Around that time, in the late summer of 2005, it was in the news a lot that President Bush had changed bankruptcy laws. Chapter 7 bankruptcy, which offered a “fresh start” by totally discharging most debts, would become near impossible to file, and would only be available to very low-income qualifiers.
I debated it for a few months, found a lawyer who’d do it for “only” $900, and borrowed money from several friends and family members to pay. I knew it’d taint my credit report for 10 years, but that seemed like an unimaginable amount of time. I was in my late 20s, and had no idea what bankruptcy on a credit report really meant.
Without major credit cards with ample available balances, I couldn’t rent cars or pass credit checks for apartments. I lived in cheap trailers, worked customer service, and thought my life wouldn’t amount to much more than that, because I was the epitome of irresponsibility by declaring bankruptcy. In my self-destructive path, I couldn’t envision my life. I didn’t want to. I couldn’t dream anymore. I felt tarnished. Damaged goods. Carrying around a huge suitcase marked “baggage.”

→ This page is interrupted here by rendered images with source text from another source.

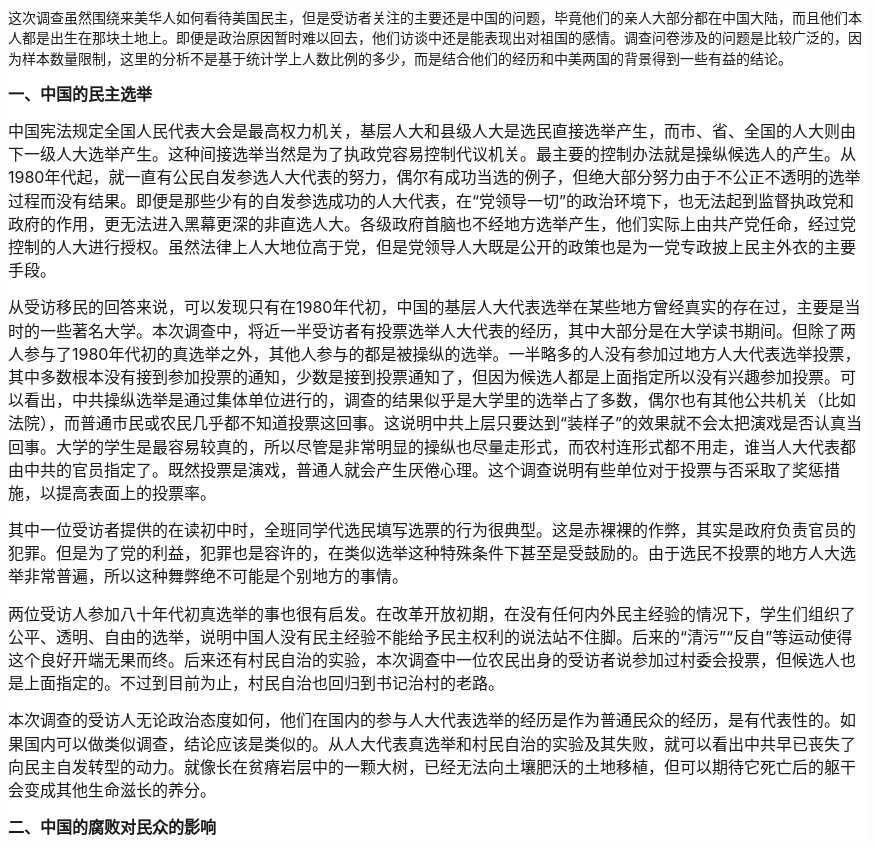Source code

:    这次调查虽然围绕来美华人如何看待美国民主，但是受访者关注的主要还是中国的问题，毕竟他们的亲人大部分都在中国大陆，而且他们本人都是出生在那块土地上。即便是政治原因暂时难以回去，他们访谈中还是能表现出对祖国的感情。调查问卷涉及的问题是比较广泛的，因为样本数量限制，这里的分析不是基于统计学上人数比例的多少，而是结合他们的经历和中美两国的背景得到一些有益的结论。
  </span>
 </p>
 <p>
 </p>
 <p>
  <span style="font-size: 12pt;">
   <strong>
    <b>
     一、中国的民主选举
    </b>
   </strong>
  </span>
 </p>
 <p>
 </p>
 <p>
  <span style="font-size: 12pt;">
   中国宪法规定全国人民代表大会是最高权力机关，基层人大和县级人大是选民直接选举产生，而市、省、全国的人大则由下一级人大选举产生。这种间接选举当然是为了执政党容易控制代议机关。最主要的控制办法就是操纵候选人的产生。从1980年代起，就一直有公民自发参选人大代表的努力，偶尔有成功当选的例子，但绝大部分努力由于不公正不透明的选举过程而没有结果。即便是那些少有的自发参选成功的人大代表，在“党领导一切”的政治环境下，也无法起到监督执政党和政府的作用，更无法进入黑幕更深的非直选人大。各级政府首脑也不经地方选举产生，他们实际上由共产党任命，经过党控制的人大进行授权。虽然法律上人大地位高于党，但是党领导人大既是公开的政策也是为一党专政披上民主外衣的主要手段。
  </span>
 </p>
 <p>
  <span style="font-size: 12pt;">
   从受访移民的回答来说，可以发现只有在1980年代初，中国的基层人大代表选举在某些地方曾经真实的存在过，主要是当时的一些著名大学。本次调查中，将近一半受访者有投票选举人大代表的经历，其中大部分是在大学读书期间。但除了两人参与了1980年代初的真选举之外，其他人参与的都是被操纵的选举。一半略多的人没有参加过地方人大代表选举投票，其中多数根本没有接到参加投票的通知，少数是接到投票通知了，但因为候选人都是上面指定所以没有兴趣参加投票。可以看出，中共操纵选举是通过集体单位进行的，调查的结果似乎是大学里的选举占了多数，偶尔也有其他公共机关（比如法院），而普通市民或农民几乎都不知道投票这回事。这说明中共上层只要达到“装样子”的效果就不会太把演戏是否认真当回事。大学的学生是最容易较真的，所以尽管是非常明显的操纵也尽量走形式，而农村连形式都不用走，谁当人大代表都由中共的官员指定了。既然投票是演戏，普通人就会产生厌倦心理。这个调查说明有些单位对于投票与否采取了奖惩措施，以提高表面上的投票率。
  </span>
 </p>
 <p>
  <span style="font-size: 12pt;">
   其中一位受访者提供的在读初中时，全班同学代选民填写选票的行为很典型。这是赤裸裸的作弊，其实是政府负责官员的犯罪。但是为了党的利益，犯罪也是容许的，在类似选举这种特殊条件下甚至是受鼓励的。由于选民不投票的地方人大选举非常普遍，所以这种舞弊绝不可能是个别地方的事情。
  </span>
 </p>
 <p>
  <span style="font-size: 12pt;">
   两位受访人参加八十年代初真选举的事也很有启发。在改革开放初期，在没有任何内外民主经验的情况下，学生们组织了公平、透明、自由的选举，说明中国人没有民主经验不能给予民主权利的说法站不住脚。后来的“清污”“反自”等运动使得这个良好开端无果而终。后来还有村民自治的实验，本次调查中一位农民出身的受访者说参加过村委会投票，但候选人也是上面指定的。不过到目前为止，村民自治也回归到书记治村的老路。
  </span>
 </p>
 <p>
  <span style="font-size: 12pt;">
   本次调查的受访人无论政治态度如何，他们在国内的参与人大代表选举的经历是作为普通民众的经历，是有代表性的。如果国内可以做类似调查，结论应该是类似的。从人大代表真选举和村民自治的实验及其失败，就可以看出中共早已丧失了向民主自发转型的动力。就像长在贫瘠岩层中的一颗大树，已经无法向土壤肥沃的土地移植，但可以期待它死亡后的躯干会变成其他生命滋长的养分。
  </span>
 </p>
 <p>
 </p>
 <p>
  <span style="font-size: 12pt;">
   <strong>
    <b>
     二、中国的腐败对民众的影响
    </b>
   </strong>
  </span>
 </p>
 <p>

I did everything I could to build up my credit score again. Eventually I qualified for “high risk” credit cards with 30 percent interest rates and $100 membership fees but $400 available balances. This went on for several years until I’d built up enough “good” credit for regular credit cards. I got excited when I started getting the junk mail urging me to sign up and get a fancy new card with a balance over $1,000.
The experience made me hide a kind of shame that none of my peers could even empathize with. I’d spent a week in a psych ward. I’d declared bankruptcy. These two events in my life were a huge red flag to anyone I dated. I felt marked by my decision, forever crazy, broken, and with an impossible future. While most of my friends settled down, got married, bought houses, and had kids, I drank heavily in an attempt to cope with the feeling that marriage just wasn’t in the cards for me anymore.

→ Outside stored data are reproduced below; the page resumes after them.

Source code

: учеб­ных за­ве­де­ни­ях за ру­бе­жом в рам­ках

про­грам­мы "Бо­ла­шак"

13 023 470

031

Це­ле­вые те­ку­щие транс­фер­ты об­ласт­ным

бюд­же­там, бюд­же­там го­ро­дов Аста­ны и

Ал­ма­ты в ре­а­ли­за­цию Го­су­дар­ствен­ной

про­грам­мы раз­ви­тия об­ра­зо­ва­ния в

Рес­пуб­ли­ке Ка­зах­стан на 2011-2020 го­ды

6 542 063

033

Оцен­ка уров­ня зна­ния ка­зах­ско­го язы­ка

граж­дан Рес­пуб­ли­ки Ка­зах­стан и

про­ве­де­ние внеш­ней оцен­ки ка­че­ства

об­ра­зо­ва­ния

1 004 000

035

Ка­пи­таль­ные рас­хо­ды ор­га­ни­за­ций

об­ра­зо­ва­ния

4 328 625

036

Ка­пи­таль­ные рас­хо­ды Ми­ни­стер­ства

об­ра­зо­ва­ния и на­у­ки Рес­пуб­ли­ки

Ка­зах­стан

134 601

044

Over the years, I knew not to apply for store financing on a laptop or the smallest of payment plans. I still accrued more debt from student loans and credit cards while putting myself through college, but I’ve never fallen behind on payments again. I worked with hard-nosed determination to be a contributing member of society, financially speaking. I worked almost impossibly hard doing that as a single mother.

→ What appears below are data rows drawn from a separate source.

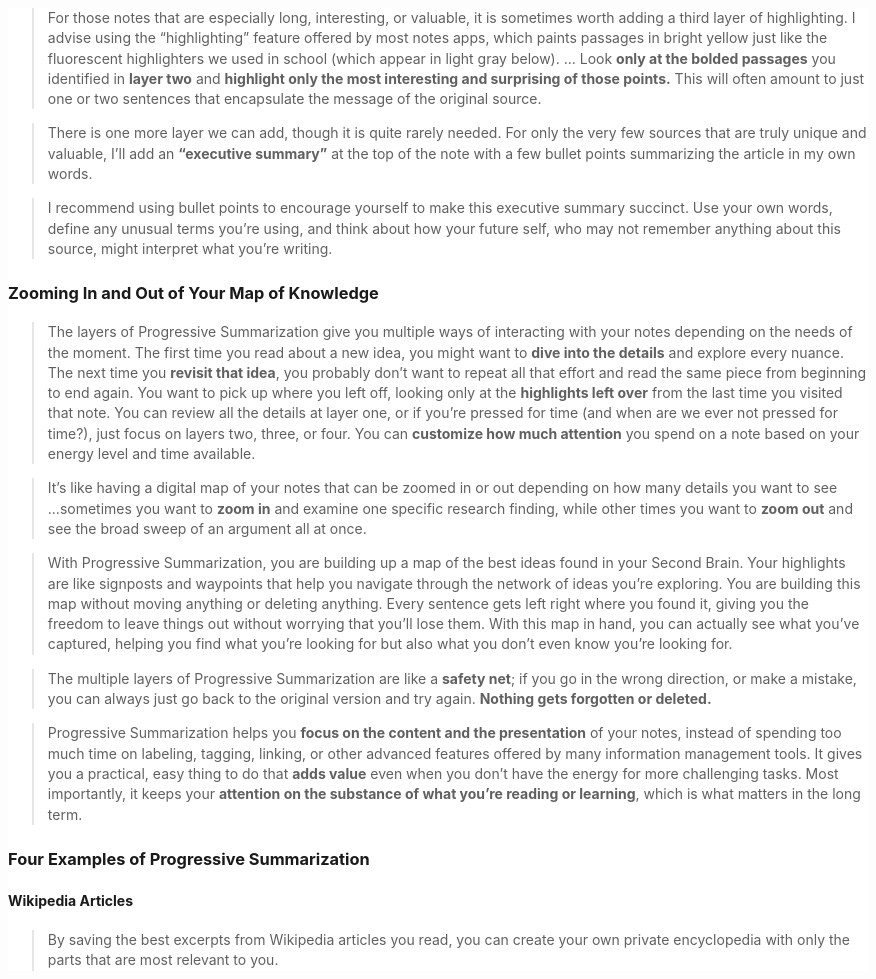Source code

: >For those notes that are especially long, interesting, or valuable, it is sometimes worth adding a third layer of highlighting. I advise using the “highlighting” feature offered by most notes apps, which paints passages in bright yellow just like the fluorescent highlighters we used in school (which appear in light gray below). ... Look **only at the bolded passages** you identified in **layer two** and **highlight only the most interesting and surprising of those points.** This will often amount to just one or two sentences that encapsulate the message of the original source.

>There is one more layer we can add, though it is quite rarely needed. For only the very few sources that are truly unique and valuable, I’ll add an **“executive summary”** at the top of the note with a few bullet points summarizing the article in my own words.

>I recommend using bullet points to encourage yourself to make this executive summary succinct. Use your own words, define any unusual terms you’re using, and think about how your future self, who may not remember anything about this source, might interpret what you’re writing.


### Zooming In and Out of Your Map of Knowledge

>The layers of Progressive Summarization give you multiple ways of interacting with your notes depending on the needs of the moment. The first time you read about a new idea, you might want to **dive into the details** and explore every nuance. The next time you **revisit that idea**, you probably don’t want to repeat all that effort and read the same piece from beginning to end again. You want to pick up where you left off, looking only at the **highlights left over** from the last time you visited that note. You can review all the details at layer one, or if you’re pressed for time (and when are we ever not pressed for time?), just focus on layers two, three, or four. You can **customize how much attention** you spend on a note based on your energy level and time available.

>It’s like having a digital map of your notes that can be zoomed in or out depending on how many details you want to see ...sometimes you want to **zoom in** and examine one specific research finding, while other times you want to **zoom out** and see the broad sweep of an argument all at once.

>With Progressive Summarization, you are building up a map of the best ideas found in your Second Brain. Your highlights are like signposts and waypoints that help you navigate through the network of ideas you’re exploring. You are building this map without moving anything or deleting anything. Every sentence gets left right where you found it, giving you the freedom to leave things out without worrying that you’ll lose them. With this map in hand, you can actually see what you’ve captured, helping you find what you’re looking for but also what you don’t even know you’re looking for.

>The multiple layers of Progressive Summarization are like a **safety net**; if you go in the wrong direction, or make a mistake, you can always just go back to the original version and try again. **Nothing gets forgotten or deleted.**

>Progressive Summarization helps you **focus on the content and the presentation** of your notes, instead of spending too much time on labeling, tagging, linking, or other advanced features offered by many information management tools. It gives you a practical, easy thing to do that **adds value** even when you don’t have the energy for more challenging tasks. Most importantly, it keeps your **attention on the substance of what you’re reading or learning**, which is what matters in the long term.

### Four Examples of Progressive Summarization

#### Wikipedia Articles

>By saving the best excerpts from Wikipedia articles you read, you can create your own private encyclopedia with only the parts that are most relevant to you.
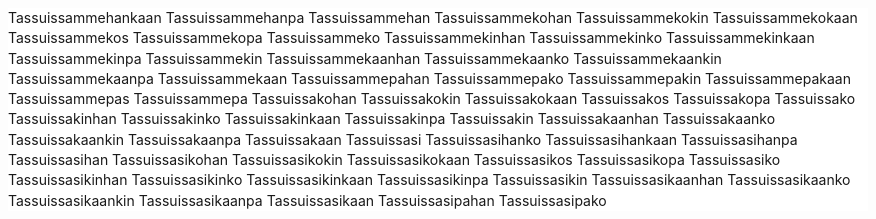 Tassuissammehankaan
Tassuissammehanpa
Tassuissammehan
Tassuissammekohan
Tassuissammekokin
Tassuissammekokaan
Tassuissammekos
Tassuissammekopa
Tassuissammeko
Tassuissammekinhan
Tassuissammekinko
Tassuissammekinkaan
Tassuissammekinpa
Tassuissammekin
Tassuissammekaanhan
Tassuissammekaanko
Tassuissammekaankin
Tassuissammekaanpa
Tassuissammekaan
Tassuissammepahan
Tassuissammepako
Tassuissammepakin
Tassuissammepakaan
Tassuissammepas
Tassuissammepa
Tassuissakohan
Tassuissakokin
Tassuissakokaan
Tassuissakos
Tassuissakopa
Tassuissako
Tassuissakinhan
Tassuissakinko
Tassuissakinkaan
Tassuissakinpa
Tassuissakin
Tassuissakaanhan
Tassuissakaanko
Tassuissakaankin
Tassuissakaanpa
Tassuissakaan
Tassuissasi
Tassuissasihanko
Tassuissasihankaan
Tassuissasihanpa
Tassuissasihan
Tassuissasikohan
Tassuissasikokin
Tassuissasikokaan
Tassuissasikos
Tassuissasikopa
Tassuissasiko
Tassuissasikinhan
Tassuissasikinko
Tassuissasikinkaan
Tassuissasikinpa
Tassuissasikin
Tassuissasikaanhan
Tassuissasikaanko
Tassuissasikaankin
Tassuissasikaanpa
Tassuissasikaan
Tassuissasipahan
Tassuissasipako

It’s been a long enough time now that I can share my story about it. The psych ward has always been something I rarely tell people about. When I do, I talk about it like a past life. I have to distance myself from it. For years, I blamed my mom for not following through on paying the bill: “I wouldn’t have checked myself in if I’d known I’d have to pay $16,000.”
But what does that say about this environment that is set up to help people? Did all those people in morning group therapy end up with medical bills even higher than mine? In the grand scheme of things, I was lucky.
When I was able to take out a small loan on a used car a few years ago, the salesman who drafted the paperwork said it was good I’d declared bankruptcy. “Months or years of no payment would have been much worse,” he said. “Bankruptcy at least wipes the slate clean in that respect, even if it stays on your credit report for 10 years.”
I’m still angered over the experience. I never forgave my mom. I haven’t had much of a relationship with her since, and haven’t spoken to her in more than a year. I’m 37, and that time in my life is ancient history, though the bankruptcy still shows on my credit report. It should come off this year. I was fired from a job once for not telling them about it. I didn’t think it mattered.